* Problem to work on *
In the records that follow, find the line with "More About StandOut Keynote"; from there, retype every line exactly through the line with "the closing of the prediction window for a", which also belongs to the answer.

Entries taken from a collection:
Segment Open

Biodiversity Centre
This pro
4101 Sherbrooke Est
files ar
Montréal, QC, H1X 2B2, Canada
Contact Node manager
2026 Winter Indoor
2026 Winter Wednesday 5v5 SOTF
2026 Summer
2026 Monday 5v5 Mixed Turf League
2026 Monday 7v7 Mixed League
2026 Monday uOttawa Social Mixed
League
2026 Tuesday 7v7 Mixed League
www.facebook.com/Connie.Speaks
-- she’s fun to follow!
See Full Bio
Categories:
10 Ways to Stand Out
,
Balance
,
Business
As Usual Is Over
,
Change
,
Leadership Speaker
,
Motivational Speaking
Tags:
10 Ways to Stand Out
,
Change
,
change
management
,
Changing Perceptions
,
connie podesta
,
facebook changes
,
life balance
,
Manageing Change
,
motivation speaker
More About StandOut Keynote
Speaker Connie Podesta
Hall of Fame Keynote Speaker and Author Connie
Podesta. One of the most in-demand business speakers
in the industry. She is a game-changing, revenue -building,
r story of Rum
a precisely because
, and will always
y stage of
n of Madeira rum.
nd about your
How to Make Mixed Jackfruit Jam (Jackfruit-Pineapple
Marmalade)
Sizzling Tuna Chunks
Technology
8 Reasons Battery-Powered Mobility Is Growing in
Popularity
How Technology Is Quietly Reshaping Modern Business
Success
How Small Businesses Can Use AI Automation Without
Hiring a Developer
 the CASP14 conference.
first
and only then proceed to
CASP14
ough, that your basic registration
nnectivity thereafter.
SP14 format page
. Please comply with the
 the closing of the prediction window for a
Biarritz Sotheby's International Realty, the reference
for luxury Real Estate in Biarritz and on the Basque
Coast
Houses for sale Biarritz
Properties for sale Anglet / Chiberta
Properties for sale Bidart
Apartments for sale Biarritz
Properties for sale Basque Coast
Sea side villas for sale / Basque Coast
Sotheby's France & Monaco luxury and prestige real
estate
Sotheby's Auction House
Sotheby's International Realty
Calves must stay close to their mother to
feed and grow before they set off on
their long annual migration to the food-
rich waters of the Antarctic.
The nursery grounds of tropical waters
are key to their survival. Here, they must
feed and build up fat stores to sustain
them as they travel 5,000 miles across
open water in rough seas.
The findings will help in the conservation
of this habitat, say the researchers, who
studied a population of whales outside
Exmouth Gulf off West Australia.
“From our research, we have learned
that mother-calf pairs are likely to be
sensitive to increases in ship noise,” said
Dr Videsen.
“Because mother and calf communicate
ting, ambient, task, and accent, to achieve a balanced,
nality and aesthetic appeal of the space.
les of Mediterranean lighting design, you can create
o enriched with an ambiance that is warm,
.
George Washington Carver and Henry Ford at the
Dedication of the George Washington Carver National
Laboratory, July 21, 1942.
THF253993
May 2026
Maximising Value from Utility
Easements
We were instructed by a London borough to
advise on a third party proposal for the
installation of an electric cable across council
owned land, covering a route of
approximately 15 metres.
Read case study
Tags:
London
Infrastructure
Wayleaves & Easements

Segment Closed

* Written answer *
More About StandOut Keynote
Speaker Connie Podesta
Hall of Fame Keynote Speaker and Author Connie
Podesta. One of the most in-demand business speakers
in the industry. She is a game-changing, revenue -building,
r story of Rum
a precisely because
, and will always
y stage of
n of Madeira rum.
nd about your
How to Make Mixed Jackfruit Jam (Jackfruit-Pineapple
Marmalade)
Sizzling Tuna Chunks
Technology
8 Reasons Battery-Powered Mobility Is Growing in
Popularity
How Technology Is Quietly Reshaping Modern Business
Success
How Small Businesses Can Use AI Automation Without
Hiring a Developer
 the CASP14 conference.
first
and only then proceed to
CASP14
ough, that your basic registration
nnectivity thereafter.
SP14 format page
. Please comply with the
 the closing of the prediction window for a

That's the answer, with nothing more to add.